What you're learning: Router organization patterns that scale with application complexity. You will see how to compose multiple routers and share middleware across procedures.
Prompt 2: Integrate with Existing Database
I have a Prisma schema with User, Post, and Comment models.
Help me create tRPC procedures that:
1. Use Prisma through context (not direct imports)
2. Return exactly what the frontend needs (no over-fetching)
3. Handle relations properly (posts with their authors)
Show me the context setup, a sample query with includes,
and how types flow from Prisma → tRPC → React component.
What you're learning: Real-world integration patterns where tRPC connects to your database layer. The type flow from Prisma through tRPC to your components is where tRPC's value becomes most apparent.
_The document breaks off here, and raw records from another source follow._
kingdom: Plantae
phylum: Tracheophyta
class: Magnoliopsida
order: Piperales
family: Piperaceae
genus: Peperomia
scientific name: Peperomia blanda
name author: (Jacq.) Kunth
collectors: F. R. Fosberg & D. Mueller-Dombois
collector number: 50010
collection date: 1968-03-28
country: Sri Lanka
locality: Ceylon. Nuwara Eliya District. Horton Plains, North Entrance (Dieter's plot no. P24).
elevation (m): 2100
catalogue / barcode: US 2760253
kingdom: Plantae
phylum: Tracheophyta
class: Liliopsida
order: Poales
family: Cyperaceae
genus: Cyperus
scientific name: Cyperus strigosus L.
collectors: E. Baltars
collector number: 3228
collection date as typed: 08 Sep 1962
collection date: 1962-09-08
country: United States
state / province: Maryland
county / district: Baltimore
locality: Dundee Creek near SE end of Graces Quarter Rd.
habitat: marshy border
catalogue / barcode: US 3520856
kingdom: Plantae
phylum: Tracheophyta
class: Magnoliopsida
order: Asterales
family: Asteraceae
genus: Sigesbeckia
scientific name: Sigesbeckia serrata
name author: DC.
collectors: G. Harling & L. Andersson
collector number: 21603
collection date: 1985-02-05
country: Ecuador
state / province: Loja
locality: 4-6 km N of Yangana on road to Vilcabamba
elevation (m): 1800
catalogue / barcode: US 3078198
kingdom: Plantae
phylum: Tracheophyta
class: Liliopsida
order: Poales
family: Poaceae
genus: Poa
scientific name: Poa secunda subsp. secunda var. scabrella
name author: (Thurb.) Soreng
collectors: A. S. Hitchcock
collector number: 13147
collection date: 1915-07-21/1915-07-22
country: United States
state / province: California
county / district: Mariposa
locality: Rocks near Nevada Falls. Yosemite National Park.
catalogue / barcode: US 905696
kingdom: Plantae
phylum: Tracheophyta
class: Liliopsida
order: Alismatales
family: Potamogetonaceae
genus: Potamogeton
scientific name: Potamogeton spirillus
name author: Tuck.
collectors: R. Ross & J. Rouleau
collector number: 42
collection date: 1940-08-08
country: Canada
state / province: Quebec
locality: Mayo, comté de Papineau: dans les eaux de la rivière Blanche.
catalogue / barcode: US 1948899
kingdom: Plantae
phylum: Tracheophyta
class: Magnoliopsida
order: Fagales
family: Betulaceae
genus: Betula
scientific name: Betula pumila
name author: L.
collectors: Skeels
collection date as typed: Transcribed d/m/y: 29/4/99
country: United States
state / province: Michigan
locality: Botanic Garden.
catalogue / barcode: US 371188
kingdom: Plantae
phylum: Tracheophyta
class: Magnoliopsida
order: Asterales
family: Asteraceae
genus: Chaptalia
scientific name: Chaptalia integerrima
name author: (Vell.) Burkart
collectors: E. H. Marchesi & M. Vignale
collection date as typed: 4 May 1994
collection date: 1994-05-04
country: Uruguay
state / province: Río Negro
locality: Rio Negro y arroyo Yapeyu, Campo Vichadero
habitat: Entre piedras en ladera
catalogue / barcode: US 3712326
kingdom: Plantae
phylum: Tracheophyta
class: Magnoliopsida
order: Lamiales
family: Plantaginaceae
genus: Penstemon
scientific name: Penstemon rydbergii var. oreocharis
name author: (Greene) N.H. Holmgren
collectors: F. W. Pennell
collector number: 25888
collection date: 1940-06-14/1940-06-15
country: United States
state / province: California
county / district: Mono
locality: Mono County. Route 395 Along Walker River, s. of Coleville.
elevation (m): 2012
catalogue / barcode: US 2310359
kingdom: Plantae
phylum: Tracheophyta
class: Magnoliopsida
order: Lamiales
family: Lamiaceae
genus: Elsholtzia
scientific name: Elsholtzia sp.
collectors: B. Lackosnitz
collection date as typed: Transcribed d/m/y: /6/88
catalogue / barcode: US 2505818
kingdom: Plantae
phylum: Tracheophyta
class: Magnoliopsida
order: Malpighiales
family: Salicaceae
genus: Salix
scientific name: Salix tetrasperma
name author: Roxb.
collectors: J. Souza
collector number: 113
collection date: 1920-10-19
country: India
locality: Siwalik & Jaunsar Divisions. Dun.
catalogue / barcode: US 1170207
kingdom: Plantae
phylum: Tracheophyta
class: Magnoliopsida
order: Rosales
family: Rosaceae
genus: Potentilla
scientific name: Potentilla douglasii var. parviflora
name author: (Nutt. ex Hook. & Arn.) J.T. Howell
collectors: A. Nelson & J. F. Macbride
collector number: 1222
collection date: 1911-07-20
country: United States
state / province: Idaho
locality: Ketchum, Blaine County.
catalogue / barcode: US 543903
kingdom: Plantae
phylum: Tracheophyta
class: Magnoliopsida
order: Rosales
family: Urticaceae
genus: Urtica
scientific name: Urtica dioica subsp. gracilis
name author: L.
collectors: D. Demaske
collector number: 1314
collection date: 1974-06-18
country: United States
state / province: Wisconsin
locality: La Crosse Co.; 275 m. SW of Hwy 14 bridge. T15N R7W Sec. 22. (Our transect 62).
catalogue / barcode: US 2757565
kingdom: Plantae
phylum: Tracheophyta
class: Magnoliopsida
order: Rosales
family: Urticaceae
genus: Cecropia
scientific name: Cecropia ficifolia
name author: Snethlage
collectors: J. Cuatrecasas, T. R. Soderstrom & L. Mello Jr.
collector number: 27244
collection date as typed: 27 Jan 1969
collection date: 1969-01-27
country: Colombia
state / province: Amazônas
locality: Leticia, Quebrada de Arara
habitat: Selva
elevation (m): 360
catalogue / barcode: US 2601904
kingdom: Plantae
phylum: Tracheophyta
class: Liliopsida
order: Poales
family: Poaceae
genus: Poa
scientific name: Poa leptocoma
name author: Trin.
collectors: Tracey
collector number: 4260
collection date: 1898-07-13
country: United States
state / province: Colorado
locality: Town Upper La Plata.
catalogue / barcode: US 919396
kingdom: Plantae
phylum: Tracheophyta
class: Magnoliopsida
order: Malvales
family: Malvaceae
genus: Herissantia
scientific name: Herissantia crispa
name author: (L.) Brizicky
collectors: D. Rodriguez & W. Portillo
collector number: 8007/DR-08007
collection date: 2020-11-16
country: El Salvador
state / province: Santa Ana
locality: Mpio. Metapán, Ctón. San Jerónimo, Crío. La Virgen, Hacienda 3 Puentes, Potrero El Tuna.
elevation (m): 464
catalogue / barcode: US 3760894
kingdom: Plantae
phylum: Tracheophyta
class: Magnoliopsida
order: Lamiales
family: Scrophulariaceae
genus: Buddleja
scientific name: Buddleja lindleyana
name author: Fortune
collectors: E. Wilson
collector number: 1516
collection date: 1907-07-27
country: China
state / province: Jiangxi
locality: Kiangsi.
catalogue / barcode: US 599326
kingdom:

Prompt 3: Migrate from REST to tRPC
I have existing Next.js API routes at /api/users and /api/posts
that return JSON. I want to gradually migrate to tRPC while
keeping some REST endpoints for backward compatibility.
Show me:
1. How to run tRPC and REST routes together
2. How to share business logic between them
3. A migration strategy that doesn't break existing clients
What you're learning: Practical migration strategies for existing applications. Most teams do not start greenfield; they need to introduce tRPC incrementally alongside existing REST APIs.
Safety Note
tRPC shares types between client and server, which means changing a procedure signature on the server immediately causes TypeScript errors on the client. This is a feature for catching bugs, but it also means you cannot deploy server changes independently if the client is in a separate package. For monorepos, this tight coupling is beneficial. For distributed teams or separate deployments, consider whether tRPC's coupling model fits your deployment strategy.